_What is expected_
Each record is to be copied exactly as written.

╭─ Provided entries

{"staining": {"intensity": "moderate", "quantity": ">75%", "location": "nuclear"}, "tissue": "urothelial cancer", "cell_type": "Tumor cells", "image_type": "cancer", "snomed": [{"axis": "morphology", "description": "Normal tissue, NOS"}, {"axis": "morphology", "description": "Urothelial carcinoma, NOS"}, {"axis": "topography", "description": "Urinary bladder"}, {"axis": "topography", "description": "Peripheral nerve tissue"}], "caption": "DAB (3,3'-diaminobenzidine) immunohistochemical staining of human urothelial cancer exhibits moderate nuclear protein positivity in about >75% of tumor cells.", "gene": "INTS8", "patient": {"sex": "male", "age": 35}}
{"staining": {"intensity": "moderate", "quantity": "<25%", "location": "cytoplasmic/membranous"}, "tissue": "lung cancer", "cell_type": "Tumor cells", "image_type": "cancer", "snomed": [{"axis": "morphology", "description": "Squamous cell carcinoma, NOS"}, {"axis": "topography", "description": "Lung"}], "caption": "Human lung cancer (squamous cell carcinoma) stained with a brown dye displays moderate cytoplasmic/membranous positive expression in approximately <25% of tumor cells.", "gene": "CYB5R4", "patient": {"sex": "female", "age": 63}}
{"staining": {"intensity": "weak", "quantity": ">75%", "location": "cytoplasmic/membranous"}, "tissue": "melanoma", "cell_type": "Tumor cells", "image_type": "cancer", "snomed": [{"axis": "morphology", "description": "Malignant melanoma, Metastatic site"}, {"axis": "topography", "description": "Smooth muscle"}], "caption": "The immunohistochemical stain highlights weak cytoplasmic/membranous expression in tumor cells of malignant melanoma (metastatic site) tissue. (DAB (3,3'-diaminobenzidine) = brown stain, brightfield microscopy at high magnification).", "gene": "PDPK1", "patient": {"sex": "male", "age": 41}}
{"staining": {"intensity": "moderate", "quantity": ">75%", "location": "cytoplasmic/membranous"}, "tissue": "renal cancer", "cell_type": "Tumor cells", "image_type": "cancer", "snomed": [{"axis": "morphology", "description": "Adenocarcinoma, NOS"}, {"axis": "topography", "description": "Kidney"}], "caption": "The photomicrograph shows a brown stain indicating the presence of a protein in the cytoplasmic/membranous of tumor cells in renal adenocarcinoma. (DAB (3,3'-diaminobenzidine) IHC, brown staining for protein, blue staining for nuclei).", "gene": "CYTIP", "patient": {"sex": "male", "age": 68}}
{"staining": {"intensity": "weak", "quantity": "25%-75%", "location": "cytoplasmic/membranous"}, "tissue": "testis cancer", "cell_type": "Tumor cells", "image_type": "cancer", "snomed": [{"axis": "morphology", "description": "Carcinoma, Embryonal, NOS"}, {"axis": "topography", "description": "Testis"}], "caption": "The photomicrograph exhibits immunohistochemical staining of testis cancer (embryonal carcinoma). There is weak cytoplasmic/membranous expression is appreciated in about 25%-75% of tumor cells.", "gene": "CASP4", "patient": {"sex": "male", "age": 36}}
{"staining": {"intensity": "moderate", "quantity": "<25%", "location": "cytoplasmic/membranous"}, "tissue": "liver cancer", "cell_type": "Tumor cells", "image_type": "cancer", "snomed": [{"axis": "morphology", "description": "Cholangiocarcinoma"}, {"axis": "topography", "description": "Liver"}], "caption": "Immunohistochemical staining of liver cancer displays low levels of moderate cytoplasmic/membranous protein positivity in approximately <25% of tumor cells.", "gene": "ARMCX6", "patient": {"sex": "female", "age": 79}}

╰─

_Result_
{"staining": {"intensity": "moderate", "quantity": ">75%", "location": "nuclear"}, "tissue": "urothelial cancer", "cell_type": "Tumor cells", "image_type": "cancer", "snomed": [{"axis": "morphology", "description": "Normal tissue, NOS"}, {"axis": "morphology", "description": "Urothelial carcinoma, NOS"}, {"axis": "topography", "description": "Urinary bladder"}, {"axis": "topography", "description": "Peripheral nerve tissue"}], "caption": "DAB (3,3'-diaminobenzidine) immunohistochemical staining of human urothelial cancer exhibits moderate nuclear protein positivity in about >75% of tumor cells.", "gene": "INTS8", "patient": {"sex": "male", "age": 35}}
{"staining": {"intensity": "moderate", "quantity": "<25%", "location": "cytoplasmic/membranous"}, "tissue": "lung cancer", "cell_type": "Tumor cells", "image_type": "cancer", "snomed": [{"axis": "morphology", "description": "Squamous cell carcinoma, NOS"}, {"axis": "topography", "description": "Lung"}], "caption": "Human lung cancer (squamous cell carcinoma) stained with a brown dye displays moderate cytoplasmic/membranous positive expression in approximately <25% of tumor cells.", "gene": "CYB5R4", "patient": {"sex": "female", "age": 63}}
{"staining": {"intensity": "weak", "quantity": ">75%", "location": "cytoplasmic/membranous"}, "tissue": "melanoma", "cell_type": "Tumor cells", "image_type": "cancer", "snomed": [{"axis": "morphology", "description": "Malignant melanoma, Metastatic site"}, {"axis": "topography", "description": "Smooth muscle"}], "caption": "The immunohistochemical stain highlights weak cytoplasmic/membranous expression in tumor cells of malignant melanoma (metastatic site) tissue. (DAB (3,3'-diaminobenzidine) = brown stain, brightfield microscopy at high magnification).", "gene": "PDPK1", "patient": {"sex": "male", "age": 41}}
{"staining": {"intensity": "moderate", "quantity": ">75%", "location": "cytoplasmic/membranous"}, "tissue": "renal cancer", "cell_type": "Tumor cells", "image_type": "cancer", "snomed": [{"axis": "morphology", "description": "Adenocarcinoma, NOS"}, {"axis": "topography", "description": "Kidney"}], "caption": "The photomicrograph shows a brown stain indicating the presence of a protein in the cytoplasmic/membranous of tumor cells in renal adenocarcinoma. (DAB (3,3'-diaminobenzidine) IHC, brown staining for protein, blue staining for nuclei).", "gene": "CYTIP", "patient": {"sex": "male", "age": 68}}
{"staining": {"intensity": "weak", "quantity": "25%-75%", "location": "cytoplasmic/membranous"}, "tissue": "testis cancer", "cell_type": "Tumor cells", "image_type": "cancer", "snomed": [{"axis": "morphology", "description": "Carcinoma, Embryonal, NOS"}, {"axis": "topography", "description": "Testis"}], "caption": "The photomicrograph exhibits immunohistochemical staining of testis cancer (embryonal carcinoma). There is weak cytoplasmic/membranous expression is appreciated in about 25%-75% of tumor cells.", "gene": "CASP4", "patient": {"sex": "male", "age": 36}}
{"staining": {"intensity": "moderate", "quantity": "<25%", "location": "cytoplasmic/membranous"}, "tissue": "liver cancer", "cell_type": "Tumor cells", "image_type": "cancer", "snomed": [{"axis": "morphology", "description": "Cholangiocarcinoma"}, {"axis": "topography", "description": "Liver"}], "caption": "Immunohistochemical staining of liver cancer displays low levels of moderate cytoplasmic/membranous protein positivity in approximately <25% of tumor cells.", "gene": "ARMCX6", "patient": {"sex": "female", "age": 79}}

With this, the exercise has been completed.